(Saved entries)
· · · ·
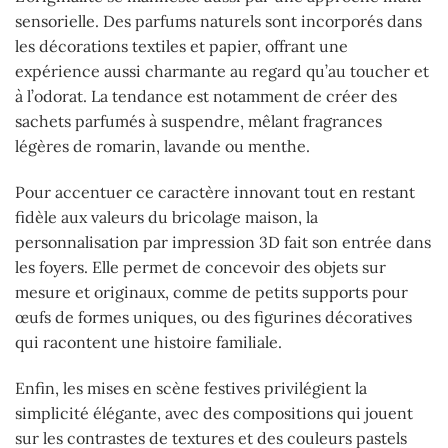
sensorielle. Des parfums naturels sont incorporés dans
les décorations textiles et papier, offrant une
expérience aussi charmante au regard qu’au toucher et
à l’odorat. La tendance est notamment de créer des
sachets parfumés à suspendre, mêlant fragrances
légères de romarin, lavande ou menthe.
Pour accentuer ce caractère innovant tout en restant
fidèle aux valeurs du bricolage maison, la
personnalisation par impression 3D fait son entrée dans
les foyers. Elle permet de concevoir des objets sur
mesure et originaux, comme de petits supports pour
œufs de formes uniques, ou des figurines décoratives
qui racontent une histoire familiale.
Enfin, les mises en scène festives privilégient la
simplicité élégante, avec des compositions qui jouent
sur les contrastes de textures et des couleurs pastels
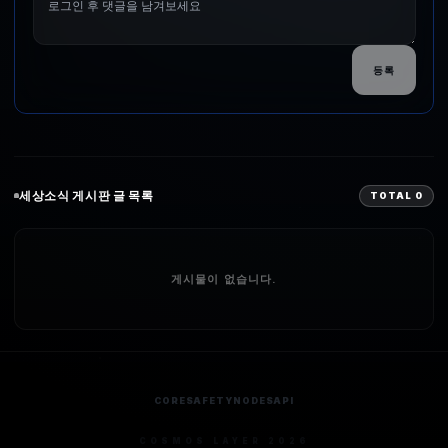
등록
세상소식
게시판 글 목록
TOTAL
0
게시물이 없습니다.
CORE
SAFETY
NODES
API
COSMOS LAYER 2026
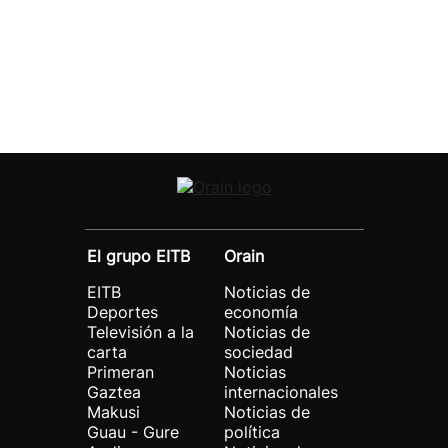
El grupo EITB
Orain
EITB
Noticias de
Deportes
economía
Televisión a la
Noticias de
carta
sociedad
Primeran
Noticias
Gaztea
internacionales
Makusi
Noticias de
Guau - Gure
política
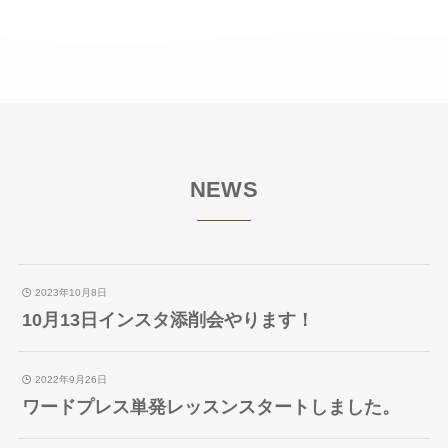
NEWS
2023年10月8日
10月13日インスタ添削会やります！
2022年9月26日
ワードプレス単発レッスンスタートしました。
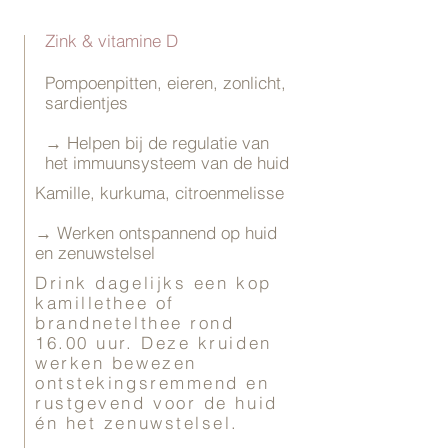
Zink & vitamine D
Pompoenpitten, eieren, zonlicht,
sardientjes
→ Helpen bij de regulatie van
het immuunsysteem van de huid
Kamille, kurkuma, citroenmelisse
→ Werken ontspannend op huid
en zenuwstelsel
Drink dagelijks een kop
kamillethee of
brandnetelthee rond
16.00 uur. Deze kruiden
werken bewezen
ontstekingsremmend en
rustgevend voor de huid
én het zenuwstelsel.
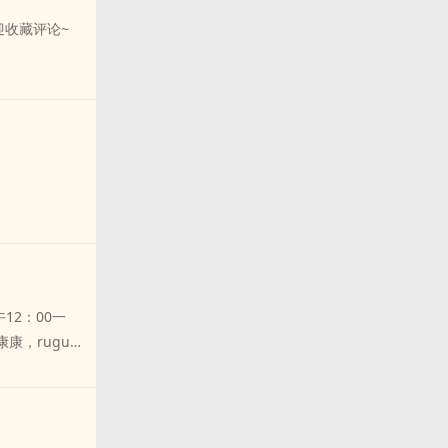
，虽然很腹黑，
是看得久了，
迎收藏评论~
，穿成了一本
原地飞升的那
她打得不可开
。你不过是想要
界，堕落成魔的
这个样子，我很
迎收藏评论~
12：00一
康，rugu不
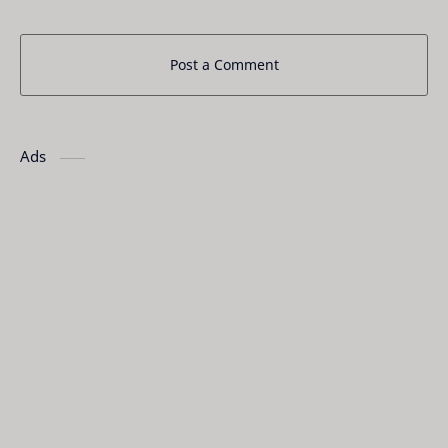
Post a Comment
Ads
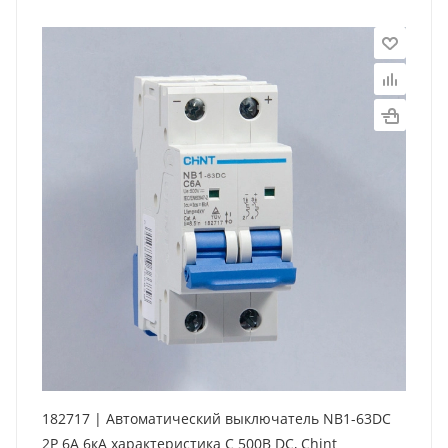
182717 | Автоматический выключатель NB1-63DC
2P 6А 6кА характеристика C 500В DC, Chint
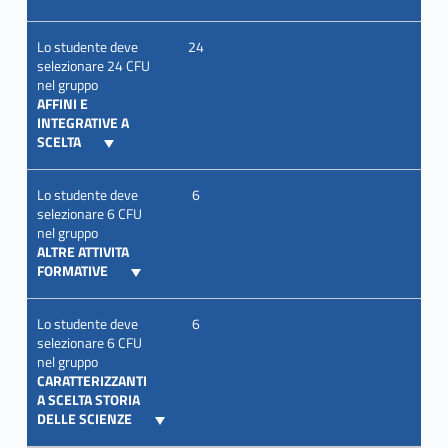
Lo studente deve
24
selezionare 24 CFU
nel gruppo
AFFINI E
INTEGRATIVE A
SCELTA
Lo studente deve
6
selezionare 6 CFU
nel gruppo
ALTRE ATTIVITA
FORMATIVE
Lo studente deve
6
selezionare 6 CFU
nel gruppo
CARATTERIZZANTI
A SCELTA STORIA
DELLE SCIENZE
· · · ·
▶ [Description of the task]: Without including any pictures, reproduce the data exactly.

▶ [Response]:
sensorielle. Des parfums naturels sont incorporés dans
les décorations textiles et papier, offrant une
expérience aussi charmante au regard qu’au toucher et
à l’odorat. La tendance est notamment de créer des
sachets parfumés à suspendre, mêlant fragrances
légères de romarin, lavande ou menthe.
Pour accentuer ce caractère innovant tout en restant
fidèle aux valeurs du bricolage maison, la
personnalisation par impression 3D fait son entrée dans
les foyers. Elle permet de concevoir des objets sur
mesure et originaux, comme de petits supports pour
œufs de formes uniques, ou des figurines décoratives
qui racontent une histoire familiale.
Enfin, les mises en scène festives privilégient la
simplicité élégante, avec des compositions qui jouent
sur les contrastes de textures et des couleurs pastels
등록
세상소식
게시판 글 목록
TOTAL
0
게시물이 없습니다.
CORE
SAFETY
NODES
API
COSMOS LAYER 2026
El grupo EITB
Orain
EITB
Noticias de
Deportes
economía
Televisión a la
Noticias de
carta
sociedad
Primeran
Noticias
Gaztea
internacionales
Makusi
Noticias de
Guau - Gure
política
NEWS
2023年10月8日
10月13日インスタ添削会やります！
2022年9月26日
ワードプレス単発レッスンスタートしました。
Zink & vitamine D
Pompoenpitten, eieren, zonlicht,
sardientjes
→ Helpen bij de regulatie van
het immuunsysteem van de huid
Kamille, kurkuma, citroenmelisse
→ Werken ontspannend op huid
en zenuwstelsel
Drink dagelijks een kop
kamillethee of
brandnetelthee rond
16.00 uur. Deze kruiden
werken bewezen
ontstekingsremmend en
rustgevend voor de huid
én het zenuwstelsel.
，虽然很腹黑，
是看得久了，
迎收藏评论~
，穿成了一本
原地飞升的那
她打得不可开
。你不过是想要
界，堕落成魔的
这个样子，我很
迎收藏评论~
12：00一
康，rugu不
Post a Comment
Ads
182717 | Автоматический выключатель NB1-63DC
2P 6А 6кА характеристика C 500В DC, Chint
Lo studente deve
24
selezionare 24 CFU
nel gruppo
AFFINI E
INTEGRATIVE A
SCELTA
Lo studente deve
6
selezionare 6 CFU
nel gruppo
ALTRE ATTIVITA
FORMATIVE
Lo studente deve
6
selezionare 6 CFU
nel gruppo
CARATTERIZZANTI
A SCELTA STORIA
DELLE SCIENZE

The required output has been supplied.